Switzerland/United States, January 5, 2016 - Scientists at the U.S. Energy Department's National Renewable Energy Laboratory (NREL) and at the Swiss Center for Electronics and Microtechnology (CSEM) have jointly set a world record for converting non- concentrated (1-sun) sunlight into electricity using a dual-junction III-V/Si solar cell.

The newly certified record conversion efficiency of 29.8 percent was set using a top cell made of gallium indium phosphide developed by NREL, and a bottom cell made of crystalline silicon developed by CSEM using silicon heterojunction technology. The two cells were made separately and then stacked by NREL researchers. The NREL-CSEM record was published in the November 2015 version of "Solar cell efficiency tables."

"It’s a record within this mechanically stacked category," said David Young, a senior researcher at NREL. "The performance of the dual-junction device exceeded the theoretical limit of 29.4 percent for crystalline silicon solar cells."

Young is co-author of a paper, "Realization of GaInP/Si dual-junction solar cells with 29.8 percent one-sun efficiency," which details the steps taken to break the previous record. The paper has been submitted for publication in the IEEE Journal of Photovoltaics.

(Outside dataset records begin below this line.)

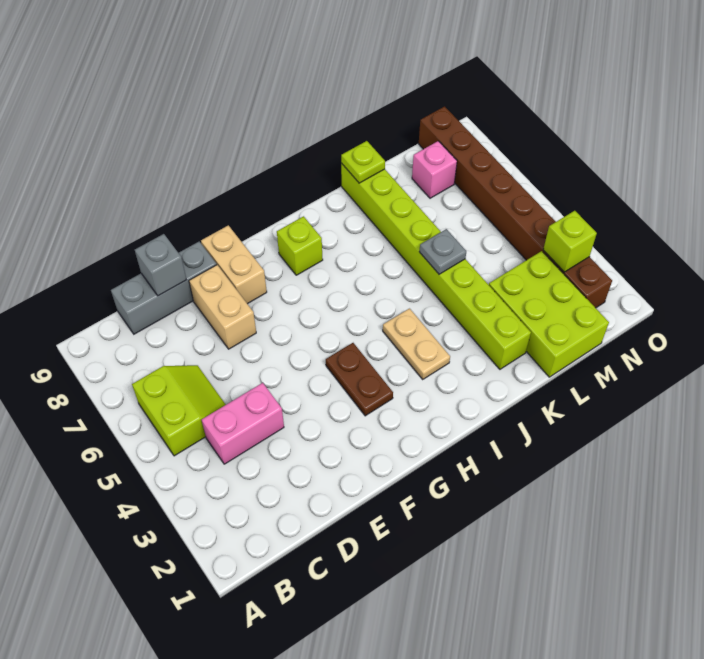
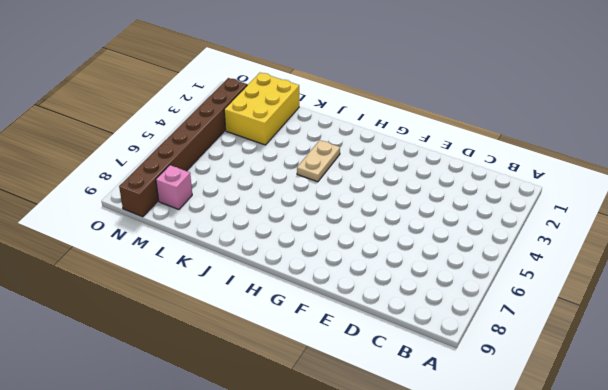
yellow brick L1:M3 level 1 -> lime brick L1:M3 level 1
none -> lime slope B5:C6 level 1 top B
none -> pink brick C4:D4 level 1
none -> grey brick C9:E9 level 1

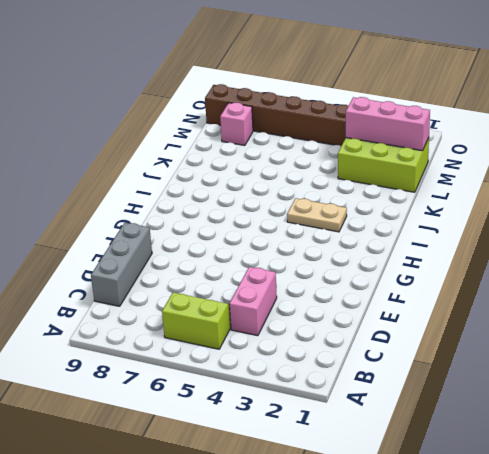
pink brick M1:M3 level 2 -> none
none -> tan brick E7:E8 level 1
none -> tan brick F8:F9 level 1
none -> brown plate G3:G4 level 1

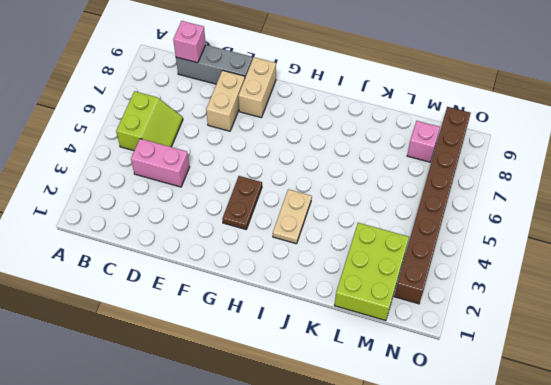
pink brick C9 level 2 -> none
none -> lime brick H8 level 1
none -> lime brick K2:K9 level 1
none -> grey brick D9 level 2

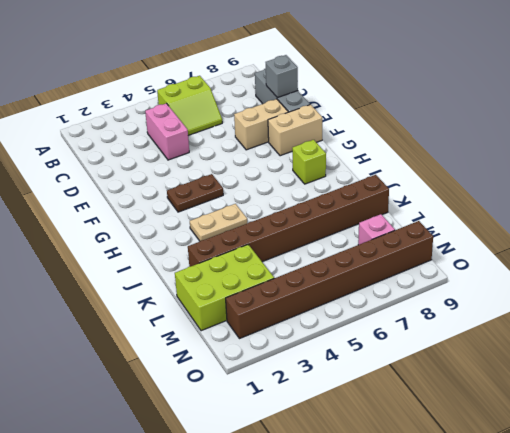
brown brick K2:K9 level 1 -> lime brick K2:K9 level 1
none -> grey plate K5 level 2
none -> lime plate K9 level 2
none -> lime brick N3 level 2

A co-author of the paper, NREL’s Stephanie Essig, attracted interest from CSEM when she presented a another paper, “Progress Towards a 30 percent Efficient GaInP/Si Tandem Solar Cell,” to the 5th International Conference on Silicon Photovoltaics in Germany in March.

"We believe that the silicon heterojunction technology is today the most efficient silicon technology for application in tandem solar cells" said Christophe Ballif, head of PV activities at CSEM.

"CSEM partnered with the NREL scientists with the objective to demonstrate that 30 percent efficient tandem cells can be realized using silicon heterojunction bottom cells, thanks to the combination with high performance top cells such as those developed by NREL," said Matthieu Despeisse, the manager of crystalline silicon activities at CSEM.

A new design for the dual-junction solar cell and contributions from CSEM were key to setting the record. These first collaboration results further indicate that even greater efficiency can be achieved by the combination of NREL and CSEM cells.

The funding for the research came from the Office of Energy Efficiency and Renewable Energy SunShot Initiative, as well as from the Swiss Confederation and the Nano-Tera program.